### [WORK ORDER]
Only the lines from the beginning of the data through the one with "0: (301, 450, 1.88)" belong in the answer, each retyped exactly, with pictures left out.

** EXERCISE DATA follows **

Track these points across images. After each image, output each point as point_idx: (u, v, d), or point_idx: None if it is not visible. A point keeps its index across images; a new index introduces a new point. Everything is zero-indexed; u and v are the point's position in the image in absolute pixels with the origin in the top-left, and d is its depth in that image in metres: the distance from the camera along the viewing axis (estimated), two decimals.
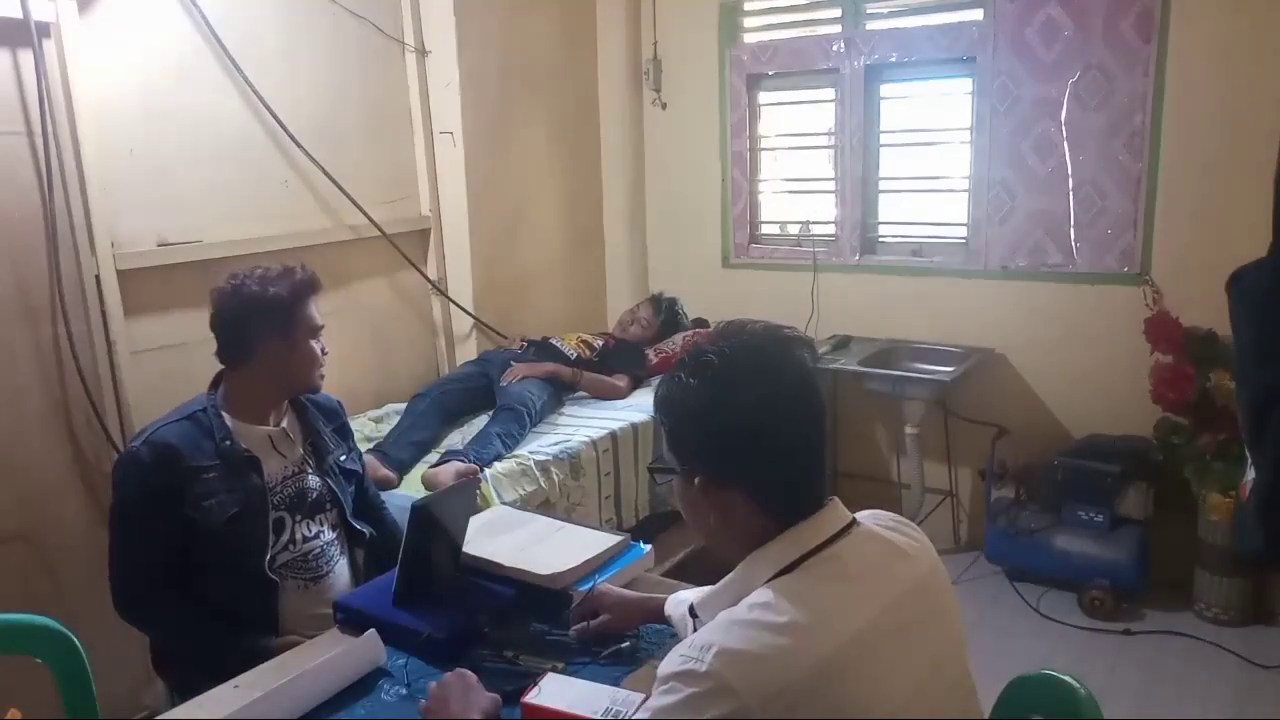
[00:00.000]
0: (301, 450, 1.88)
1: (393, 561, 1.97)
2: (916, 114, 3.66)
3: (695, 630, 1.15)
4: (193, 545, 1.72)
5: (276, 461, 1.83)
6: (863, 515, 1.13)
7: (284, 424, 1.86)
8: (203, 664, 1.61)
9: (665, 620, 1.45)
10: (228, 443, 1.75)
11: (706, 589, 1.17)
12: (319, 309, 1.88)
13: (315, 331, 1.86)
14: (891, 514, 1.16)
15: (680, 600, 1.39)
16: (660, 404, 1.13)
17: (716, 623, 1.00)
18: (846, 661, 0.96)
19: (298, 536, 1.82)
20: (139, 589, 1.74)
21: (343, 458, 1.98)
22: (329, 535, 1.88)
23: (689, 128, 3.99)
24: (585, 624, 1.50)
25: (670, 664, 0.98)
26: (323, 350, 1.89)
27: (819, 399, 1.10)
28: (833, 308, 3.74)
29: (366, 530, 1.96)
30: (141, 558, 1.73)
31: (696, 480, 1.09)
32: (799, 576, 1.03)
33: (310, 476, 1.87)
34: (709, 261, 4.07)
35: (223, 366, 1.84)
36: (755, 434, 1.05)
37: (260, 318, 1.78)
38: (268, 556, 1.76)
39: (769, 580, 1.03)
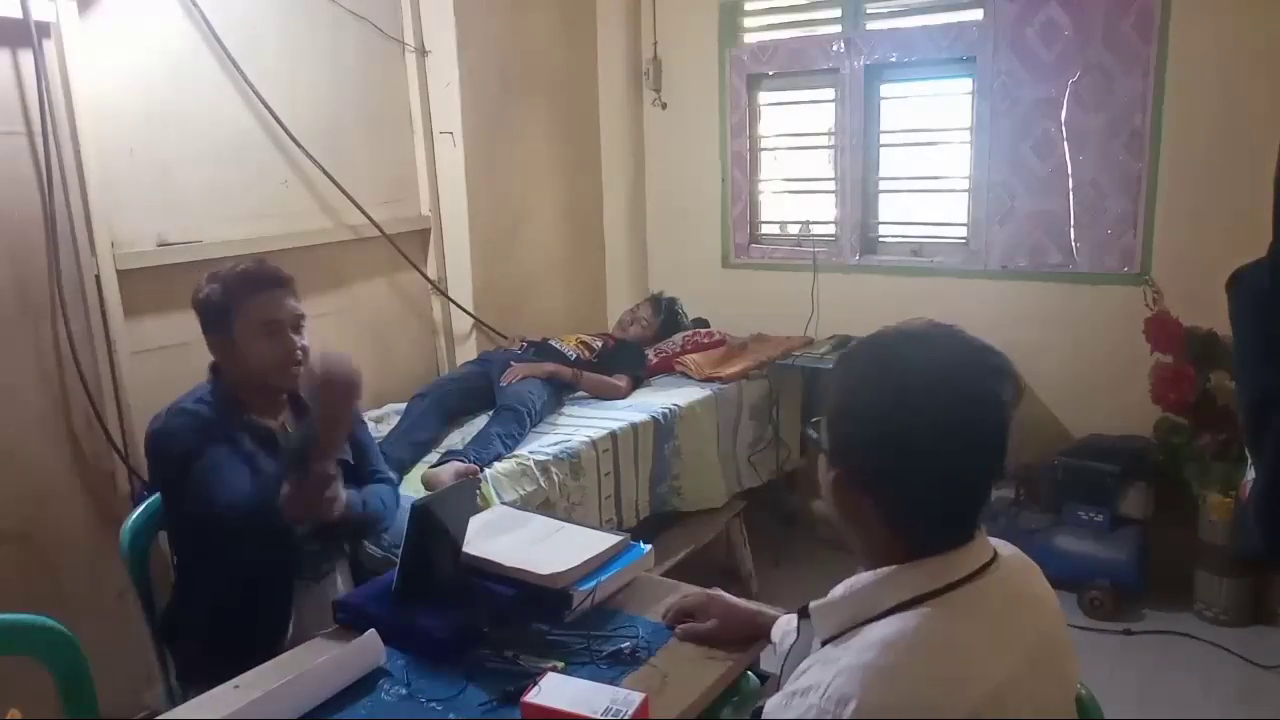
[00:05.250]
0: None
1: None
2: (916, 114, 3.66)
3: (799, 635, 1.09)
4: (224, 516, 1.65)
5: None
6: (999, 546, 1.05)
7: (281, 418, 1.84)
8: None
9: (767, 639, 1.41)
10: (246, 417, 1.76)
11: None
12: (276, 303, 1.77)
13: (273, 326, 1.75)
14: (1012, 547, 1.07)
15: (789, 632, 1.29)
16: (833, 379, 1.04)
17: (849, 667, 0.89)
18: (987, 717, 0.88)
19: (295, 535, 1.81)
20: (247, 500, 1.64)
21: None
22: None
23: (689, 128, 3.99)
24: (690, 624, 1.48)
25: (797, 709, 0.90)
26: (290, 344, 1.76)
27: (1005, 434, 0.97)
28: (833, 308, 3.74)
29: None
30: (225, 477, 1.66)
31: (834, 473, 1.01)
32: (939, 615, 0.93)
33: None
34: (709, 261, 4.07)
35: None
36: (910, 459, 0.95)
37: (205, 318, 1.78)
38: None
39: (902, 605, 0.94)
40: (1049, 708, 0.97)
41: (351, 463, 1.96)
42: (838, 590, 1.01)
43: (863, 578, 0.99)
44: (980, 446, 0.97)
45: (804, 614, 1.07)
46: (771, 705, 0.95)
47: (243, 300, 1.76)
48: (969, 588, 0.95)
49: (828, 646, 0.98)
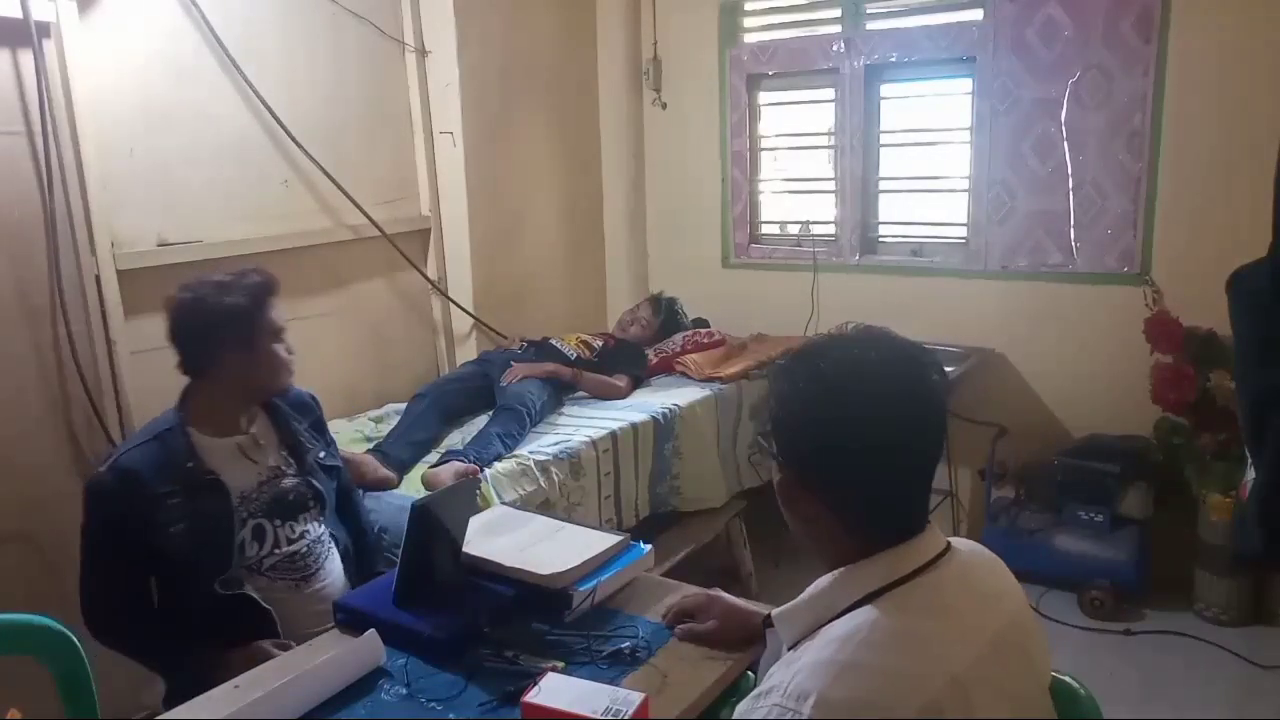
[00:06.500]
0: (276, 455, 1.87)
1: (367, 564, 1.99)
2: (916, 114, 3.66)
3: (767, 644, 1.10)
4: (162, 566, 1.73)
5: (248, 470, 1.81)
6: (960, 543, 1.08)
7: (254, 429, 1.84)
8: (174, 675, 1.67)
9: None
10: (190, 465, 1.74)
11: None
12: (279, 310, 1.84)
13: (278, 334, 1.82)
14: (974, 543, 1.11)
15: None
16: (771, 389, 1.09)
17: (808, 664, 0.93)
18: (944, 709, 0.90)
19: (281, 539, 1.81)
20: (110, 610, 1.74)
21: (322, 454, 1.96)
22: (316, 532, 1.88)
23: (689, 128, 3.99)
24: (690, 624, 1.48)
25: (761, 710, 0.92)
26: (288, 350, 1.85)
27: (940, 427, 1.04)
28: (833, 308, 3.73)
29: (340, 535, 1.95)
30: (110, 581, 1.73)
31: (781, 476, 1.05)
32: (894, 608, 0.96)
33: (286, 479, 1.86)
34: (709, 261, 4.07)
35: (187, 379, 1.82)
36: (846, 457, 0.99)
37: (221, 329, 1.75)
38: (229, 575, 1.74)
39: (858, 603, 0.98)
40: (1018, 699, 0.99)
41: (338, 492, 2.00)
42: (800, 596, 1.04)
43: (821, 581, 1.03)
44: (920, 438, 1.02)
45: (768, 623, 1.10)
46: (739, 710, 0.97)
47: (265, 309, 1.79)
48: (922, 580, 0.99)
49: (792, 650, 1.01)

** End of EXERCISE DATA **

### [TASK OUTPUT]
Track these points across images. After each image, output each point as point_idx: (u, v, d), or point_idx: None if it is not visible. A point keeps its index across images; a new index introduces a new point. Everything is zero-indexed; u and v are the point's position in the image in absolute pixels with the origin in the top-left, and d is its depth in that image in metres: the distance from the camera along the viewing axis (estimated), two decimals.
[00:00.000]
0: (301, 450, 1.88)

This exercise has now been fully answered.